ROBBINS: The four most important frequently wrong things to correct are: Tet was not a surprise attack; it was not intended only to be a symbolic strike; it did not turn the American public against the war effort; and it did not drive Johnson to the negotiating table, because he had been futilely calling for peace talks since the war began.


LOPEZ: Could we have really won?

ROBBINS: Absolutely. The Vietnam War was lost by choice. The biggest American mistake was not seeking victory but fighting for a negotiated status quo peace. Johnson said in 1965 that the United States would convince the enemy that “we will not be defeated,” but that just handed the initiative to the Communists.

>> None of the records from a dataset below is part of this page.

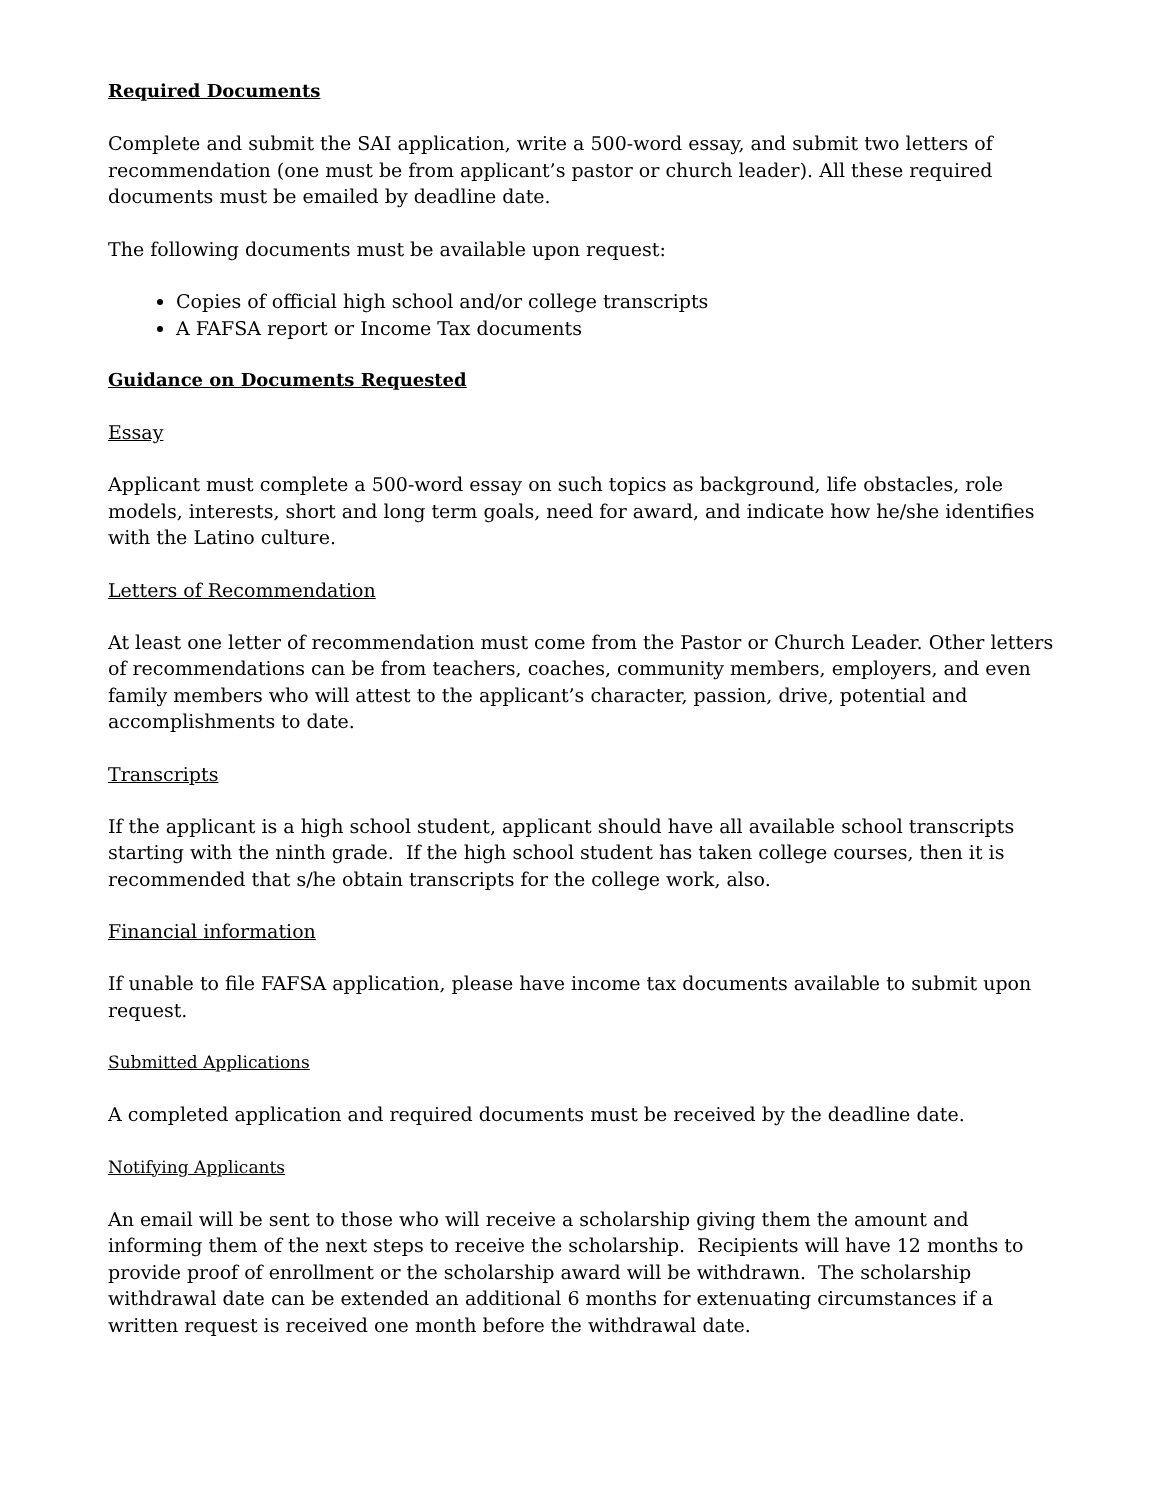Required Documents
Complete and submit the SAI application, write a 500-word essay, and submit two letters of recommendation (one must be from applicant’s pastor or church leader). All these required documents must be emailed by deadline date.
The following documents must be available upon request:
Copies of official high school and/or college transcripts
A FAFSA report or Income Tax documents
Guidance on Documents Requested
Essay
Applicant must complete a 500-word essay on such topics as background, life obstacles, role models, interests, short and long term goals, need for award, and indicate how he/she identifies with the Latino culture.
Letters of Recommendation
At least one letter of recommendation must come from the Pastor or Church Leader. Other letters of recommendations can be from teachers, coaches, community members, employers, and even family members who will attest to the applicant’s character, passion, drive, potential and accomplishments to date.
Transcripts
If the applicant is a high school student, applicant should have all available school transcripts starting with the ninth grade. If the high school student has taken college courses, then it is recommended that s/he obtain transcripts for the college work, also.
Financial information
If unable to file FAFSA application, please have income tax documents available to submit upon request.
Submitted Applications
A completed application and required documents must be received by the deadline date.
Notifying Applicants
An email will be sent to those who will receive a scholarship giving them the amount and informing them of the next steps to receive the scholarship. Recipients will have 12 months to provide proof of enrollment or the scholarship award will be withdrawn. The scholarship withdrawal date can be extended an additional 6 months for extenuating circumstances if a written request is received one month before the withdrawal date.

There is a big difference between trying to win and trying not to lose.


LOPEZ: Is it really true that young people supported the war in Vietnam in the summer of 1967, the “Summer of Love”?

ROBBINS: Probably the most astonishing fact I turned up in my research was that young people supported the war effort in greater numbers than older Americans. According to Gallup, in May 1967, at the onset of the “Summer of Love” and “Flower Power,” hawks outnumbered doves on college campuses 49 percent to 35 percent, and among draft-age young men the hawk edge was even greater, 56 percent to 30 percent. You would never know that from the hippie histories of the 1960s that portray most young people as long-haired, dope-smoking draft resisters. But the poll numbers cannot be denied.